Write Good: An Absurd Storytelling & Adventure Blog

Moments
“There is no such thing as happiness. Only moments of happiness.”
What brings moments? Books, stories, movies, comics, and storytelling in ALL its forms.
Happy moments. Holy-shiz moments. Laugh-your-rump-off-in-public moments. Tear-jerker moments.
Ya don’t get those specific moments anywhere else. At work, it’s the same ol’ do-what-the-boss-says moments that grate at you like you’re the gouda and the world’s holding the grater. If you’re writing or reading moments you could do without like that, then DO WITHOUT THEM! At least in your writing. Get those moments built in your writing and learn to recognize how other writers built their moments. (Sick of that word yet?)
Readers squee and say, “I remember that part where…” for a few huuuuuuuuuuuge reasons. Some shiz went wrong and the reaction to it—or the how the thing they remember kersploded—sticks out in people’s minds. If it wasn’t what went wrong, then it was what went hilariously right or what went too dadgum well to be coincidence that makes readers crap their minds. The BOOM that goes off in their brains could also be because of the timing of the moment, and as a writer, you have a whole guncha buncha control over setting up timing in your story. You’re writing the thing in real time, and the illusion that the story is happening in real time is what hooks and what sells. Especially when you make the dominoes fall just right. (Don’t set up pizzas and knock them over one by one. That’s a party foul. I meant the little game tiles, not the food.)
If nothing goes wrong, you’ve got no story. 300 pages of turd burgers might begin something like this: “They lived happily. No. Happier than that. The happiest people to ever exist. They had all the happy adventures and nothing ever went wrong.” Well, if the characters don’t WANT anything because they’re already HAPPY, then what the frick? An algebra equation is more exciting than that. Gotta give your protagonist something to crave! It’s between the craving it and the getting it where the obstacles and the antagonists are, and that’s how you generate moments.
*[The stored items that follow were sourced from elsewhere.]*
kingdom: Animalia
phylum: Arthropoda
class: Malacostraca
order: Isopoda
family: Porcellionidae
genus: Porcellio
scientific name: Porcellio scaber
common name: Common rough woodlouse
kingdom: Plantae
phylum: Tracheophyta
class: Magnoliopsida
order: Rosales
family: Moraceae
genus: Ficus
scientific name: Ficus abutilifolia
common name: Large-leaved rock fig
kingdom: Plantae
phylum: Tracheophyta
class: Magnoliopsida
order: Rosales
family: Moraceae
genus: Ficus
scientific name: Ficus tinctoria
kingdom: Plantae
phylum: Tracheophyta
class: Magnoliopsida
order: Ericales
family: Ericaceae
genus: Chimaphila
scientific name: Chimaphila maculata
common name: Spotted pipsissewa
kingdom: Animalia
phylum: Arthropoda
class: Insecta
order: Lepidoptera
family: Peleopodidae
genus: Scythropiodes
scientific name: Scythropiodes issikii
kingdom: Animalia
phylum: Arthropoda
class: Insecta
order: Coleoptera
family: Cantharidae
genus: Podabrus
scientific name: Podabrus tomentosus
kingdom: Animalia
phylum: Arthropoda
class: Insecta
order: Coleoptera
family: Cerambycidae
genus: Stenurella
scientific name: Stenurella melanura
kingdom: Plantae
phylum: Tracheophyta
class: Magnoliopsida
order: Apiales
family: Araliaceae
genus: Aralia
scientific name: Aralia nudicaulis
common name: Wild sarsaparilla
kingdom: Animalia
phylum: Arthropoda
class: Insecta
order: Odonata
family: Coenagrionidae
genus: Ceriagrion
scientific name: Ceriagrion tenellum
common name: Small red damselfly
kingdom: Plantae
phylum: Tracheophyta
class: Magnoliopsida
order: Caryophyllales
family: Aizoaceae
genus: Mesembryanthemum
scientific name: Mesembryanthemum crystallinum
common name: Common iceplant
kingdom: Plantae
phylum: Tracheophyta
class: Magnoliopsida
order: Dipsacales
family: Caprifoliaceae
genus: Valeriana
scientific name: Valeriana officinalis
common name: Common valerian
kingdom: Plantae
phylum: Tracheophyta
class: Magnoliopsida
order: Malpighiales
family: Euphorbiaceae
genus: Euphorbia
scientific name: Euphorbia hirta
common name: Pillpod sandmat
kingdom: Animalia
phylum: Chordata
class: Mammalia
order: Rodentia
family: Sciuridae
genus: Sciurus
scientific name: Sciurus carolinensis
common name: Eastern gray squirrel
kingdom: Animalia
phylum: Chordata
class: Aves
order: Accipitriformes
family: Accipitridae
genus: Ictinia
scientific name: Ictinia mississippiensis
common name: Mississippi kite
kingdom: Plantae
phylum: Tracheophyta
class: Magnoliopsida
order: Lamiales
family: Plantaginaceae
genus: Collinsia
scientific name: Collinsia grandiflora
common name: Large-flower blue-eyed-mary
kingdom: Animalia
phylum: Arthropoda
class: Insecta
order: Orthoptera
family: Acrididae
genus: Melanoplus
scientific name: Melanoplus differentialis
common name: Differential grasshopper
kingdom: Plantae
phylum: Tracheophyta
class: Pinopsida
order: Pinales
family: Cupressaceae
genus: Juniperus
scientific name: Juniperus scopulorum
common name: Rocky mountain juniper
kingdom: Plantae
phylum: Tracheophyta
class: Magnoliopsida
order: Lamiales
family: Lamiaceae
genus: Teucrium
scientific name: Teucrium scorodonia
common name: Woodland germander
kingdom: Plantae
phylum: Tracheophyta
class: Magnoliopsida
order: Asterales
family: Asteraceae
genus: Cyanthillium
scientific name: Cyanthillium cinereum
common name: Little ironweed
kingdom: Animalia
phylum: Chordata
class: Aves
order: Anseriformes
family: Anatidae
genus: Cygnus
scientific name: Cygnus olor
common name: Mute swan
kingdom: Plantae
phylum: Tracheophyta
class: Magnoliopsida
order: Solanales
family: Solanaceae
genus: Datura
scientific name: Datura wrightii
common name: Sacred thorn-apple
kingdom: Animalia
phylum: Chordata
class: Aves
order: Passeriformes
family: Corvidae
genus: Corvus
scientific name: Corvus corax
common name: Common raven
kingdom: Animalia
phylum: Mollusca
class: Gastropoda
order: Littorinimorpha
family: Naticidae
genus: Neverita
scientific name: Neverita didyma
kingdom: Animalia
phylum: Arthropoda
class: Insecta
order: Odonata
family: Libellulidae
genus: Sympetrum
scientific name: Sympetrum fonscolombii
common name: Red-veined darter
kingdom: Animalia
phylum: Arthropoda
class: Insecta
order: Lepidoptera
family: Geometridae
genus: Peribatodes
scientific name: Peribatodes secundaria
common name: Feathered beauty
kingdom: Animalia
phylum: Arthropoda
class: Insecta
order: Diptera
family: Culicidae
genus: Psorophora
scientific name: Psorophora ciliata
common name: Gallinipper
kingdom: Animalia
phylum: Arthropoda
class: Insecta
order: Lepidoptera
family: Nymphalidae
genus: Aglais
STOP right now and think of that story you tell friends or co-workers. You know, the one where the WORST SHIT HAPPENED right when something was about to go amazingly. Fell off a jet ski? Had to pee right at the start of a roller coaster ride? Yeah, THOSE moments in YOUR life are the equivalent of the moments you need to write into your protagonist’s story. And things just keep going wronger each chapter.
Or hey, maybe some crazy thing went so absurdly right that it made for an excellent moment. The hacker wrecks the antagonist’s systems so hard she pranks people mid-hack…until something else goes wrong. The beastmaster faces the bad gal with a hundred people’s camera phones recording, so he makes cats dancing the only thing the crowd can get on camera mid-beast fight…until the stakes get huger ‘cause something went nuts. Like squirrels. The fuel for the everything-went-right moment could be absurdity, competence, luck, or timing. Get your characters into those scenarios and the readers will jump up and down and cheer, “Ohmygodthatdidnotjusthappen.”
And speaking of timing, the characters’ PLANS can go wrong and still generate amazing moments because you, the writer, PLANNED the obstacles well. Readers expect things to go wrong, so choreograph your scenes and then once in a while build in a sincere reason for a thing to go wrong in a different way than what you choreographed. Did the antagonist accelerate their diabolical plot? Did another character try to help at the exact wrong time? Could someone switch sides WAY earlier for a genuine reason? Practice writing several ways the scene or the goal could go wrong and have fun changing the HOW and the WHO each time. Then you can pick from a menu of the best brain food delicacies and arrange them like a pro chef knocking down frozen pizzas for the Guinness Book of World Records.
Hey, I know I said it was a party foul, but if they’re still in their boxes and the whole kitchen is clean, then they’re edible. Heh.
Moments. We only get so many. Take the tricks here and grow your writing with ‘em! If you’re not a writer, then watch for tricks like these next time you’re reading or watching movies. Those storytellers wanted to make people’s lives better by setting up those moments. They wanted money too, but why not make it while making audiences go, “Hooooo crap that was awesome!”